━━━ Текст ━━━

Три партизана повели румын на дорогу. Пленные кланялись во все стороны. [107]

Проводники потом передавали, что, прощаясь, румыны бросились их целовать и твердили, что всем расскажут правду о партизанах.

— Вот люди! — удивлялся один из проводников. — На убитых товарищей даже не обратили внимания. А когда увидели убитых лошадей, начали плакать: «Ой, ой, как жалко лошадь!»

Наступил вечер. Штаб принял решение перейти на новое место, поскольку здесь побывали румыны.

Луговой выслал вперед Федоренко с группой бойцов для уничтожения румынского обоза, сбора трофейного инвентаря и для разведки.

Миша с бойцами уже разделал убитую лошадь. Все запаслись мясом и двинулись в путь.

Стемнело. Мы вышли на опушку леса. Вдруг тишину нарушил одиночный выстрел и недалеко затрещал пулемет. Наперерез нам летели трассирующие пули, и целый сноп их был направлен в нашу сторону. Мы залегли и под огнем начали отползать назад.

Остановились в балке, пристально вглядываясь в темноту. Выслали разведчика, который вскоре вернулся с бойцом из отряда Федоренко. Тот рассказал, что он чуть не попал в лапы румын. Он подошел к повозкам, а том люди. Темно. Раздались голоса: «Немец?.. Румын?.. Русс?..» Он понял, что напоролся на врага, и молча начал отходить. Застрочил пулемет. А в лесу у румын прикрытие, оттуда тоже открыли огонь.

Мы решили обойти стороной то место, откуда обстреляли нас румыны, и соединиться с Федоренко. Только стали подниматься по скату балки, опять затрещал пулемет, но теперь трассирующие пули летели уже в противоположную от нас сторону. Во главе колонны стал Костюк, как лучший проводник, прекрасно ориентирующийся в лесу в любое время. К Федоренко направили связного с указанием, где ему с нами встретиться.

Снова начался ночной партизанский марш: с кручи на кручу, без дорог шагали напролом, спотыкались, падали.

Через некоторое время тяжелого пути соединились с Федоренко и остановились передохнуть. Все живы и невредимы. Я поражен был удивительным мастерством наших проводников. По каким-то неуловимым признакам [108] находили они просеки и приводили точно в то место, куда нужно.

При выходе из Кипчакского в Тиркинский лес нам пришлось пройти по вершине горной площадка длиной километров в десять, называемой по-местному Джелява.

Возле этой каменистой пустоши, тут же на горе, находился партизанский аэродром. Его недавно захватили немцы и поставили там батальон солдат с пулеметами и минометами.

Поэтому по Джеляве мы шли цепочкой быстро, без отдыха, соблюдая строжайшую тишину.

Только в четыре часа утра, пройдя опасное место, мы снова вошли в лес и устроили привал. За ночь мы сделали около двадцати пяти километров.

Но усталость, казавшаяся мне порою предсмертной истомой, странным образом прошла. Я, к удивлению своему, почувствовал себя даже несколько свежее. Очевидно, в условиях огромного нервного напряжения утомление быстро проходит. Быть может, имел благотворное влияние и чистый горный воздух. Во всяком случае, я до сих пор не могу понять, как я тогда не умер от разрыва сердца или не простудился, как не поломал ноги на скользких крутых спусках.

━━━ Записи ━━━

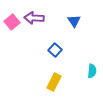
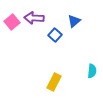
blue triangle: rotated 24 degrees clockwise
blue square: moved 15 px up
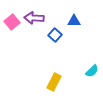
blue triangle: rotated 40 degrees clockwise
cyan semicircle: rotated 40 degrees clockwise
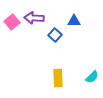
cyan semicircle: moved 6 px down
yellow rectangle: moved 4 px right, 4 px up; rotated 30 degrees counterclockwise
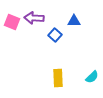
pink square: rotated 28 degrees counterclockwise
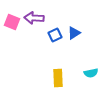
blue triangle: moved 12 px down; rotated 32 degrees counterclockwise
blue square: rotated 24 degrees clockwise
cyan semicircle: moved 1 px left, 4 px up; rotated 32 degrees clockwise
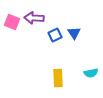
blue triangle: rotated 32 degrees counterclockwise
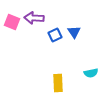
blue triangle: moved 1 px up
yellow rectangle: moved 5 px down
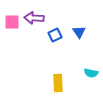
pink square: rotated 21 degrees counterclockwise
blue triangle: moved 5 px right
cyan semicircle: rotated 24 degrees clockwise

━━━

# [Задание]
Продолжите текст о ночном переходе партизан через лес, начав сразу после его последнего предложения.

# [Ответ]
Наконец мы достигли вершины горы.

— Ну, вот мы и в новом лагере, «Седло», — сказал мне Андрей, вытирая пот и кладя на траву свои чемоданы с радиоаппаратурой.

— Вы бывали тут раньше? — спросил я.

— Много раз. Эта высота очень удобна для обороны.

— Далеко от Симферополя?

— Километров сорок.

Мы находились на небольшой площадке, с двух сторон закрытой скалами, под зеленой крышей деревьев. Глубокие балки отделяли нас от соседних гор, в том числе и от высокой, продолговатой, с оголенной вершиной горы Тирке, именем которой назывались леса этой местности. Мне никогда не приходилось раньше бывать в глубине крымских лесов, и я понятия не имел об их удивительной красоте.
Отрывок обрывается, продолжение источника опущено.